Wednesday, March 14, 2012

Charles Lewis: New York Times ad proof anti-Catholic attacks are fair game (Contribution)

The American culture wars are never far from the surface but on Friday they moved to a new level with the publication of a full-page advertisement in the New York Times that blames the Catholic Church for most of the world’s ills. 

It is titled: “It’s Time To Consider Quitting the Catholic Church.” 

The ad features a cartoon of an insane bishop, screaming at the top of his lungs over the issue of birth control pills. 

To the right is a disgusted looking woman with her arms crossed saying, “It’s hard to swallow.”

The tag line at the bottom of the page says: “Please, Exit En Mass.”

The ad was taken out by the Freedom From Religion Foundation, an American atheist group, which, according to their site, is a home for freethinkers, atheists, agnostics and other skeptics.”

It is a direct response to the reaction of mainly Catholic and orthodox Protestants to the Obama contraception mandate that will force religious universities and hospitals to provide free birth control pills, morning after pills and sterilization services even if it goes the tenets of the faith.

Particularly vocal on the issue has been Cardinal Timothy Dolan, the Archbishop of New York and head of the powerful United States Conference of Catholic Bishops. 

It is also the American Catholic Church that has the preponderance of universities and hospitals in the United States.

They have protested loudly and are in the midst of trying to get the Congress to stop what they call an assault on their religious liberty.

At the moment there are at least seven states attorneys general that have taken the federal government to court over the issue and the Becket Fund For Religious Liberty is representing both Catholic and evangelical schools that are opposed to the mandate.

The group that placed the ad may have a fight with the Church over mandatory contraception service for its employees but it goes much further:

* The ad asks, among other things, why “liberal” and “nominal” Catholics are “aiding and abetting a church that has repeatedly engaged in a crusade to ban contraception?

Really?

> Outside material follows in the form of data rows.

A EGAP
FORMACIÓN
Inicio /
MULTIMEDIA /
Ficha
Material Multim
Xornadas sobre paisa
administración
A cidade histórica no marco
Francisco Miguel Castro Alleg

The Church and allied Protestant groups are asking that religious institutions not be forced to provide services that go against their faith. They are not calling for a nationwide ban on contraception.

* It accuses the Church of creating acute misery, poverty, needless suffering, unwanted pregnancies, overpopulation, social evils and deaths.

Really? The Catholic Church in the U.S. feeds for free half its hungry citizens. Go into most major cities and North America and there will Catholic outreach for the sick and the homeless. In Africa, the Church has provided medicine, hospitals, schools and compassion. I could be wrong but I doubt if the Freedom from Religion Foundation has set up a hospital in Africa.

* It then adds that the “church hysterically claims that secular medical policy is on religious liberty.”

If the writers of this ad read their own Constitution they would find out it is an assault on religious freedom. Even Barack Obama has promised to look at a way to let religious institutions off the hook — though many doubt his sincerity.

* It then goes on to say, “Why put up with an institution that discriminates against half of humanity?”

They are referring to the roughly 600 million women who make up about half the Church. But women in the Church are there because they want to be and they serve as missionaries, nurses, doctors, theologians and teachers — among other roles.

Bill Donohue, head of the U.S. Catholic League for Religious and Civil Rights, has often been known to use his own hyperbole. 

But in this case, Mr. Donohue is dead right:

“Never has there been a more vicious anti-Catholic advertisement in a prominent American newspaper than the one in today’s New York Times by Freedom From Religion Foundation (FFRF). The demonization of Catholicism is palpable.”

Just imagine if this ad appeared about any other identifiable group. 

We would never hear the end of it. 

But Catholics, it seems, are fair game.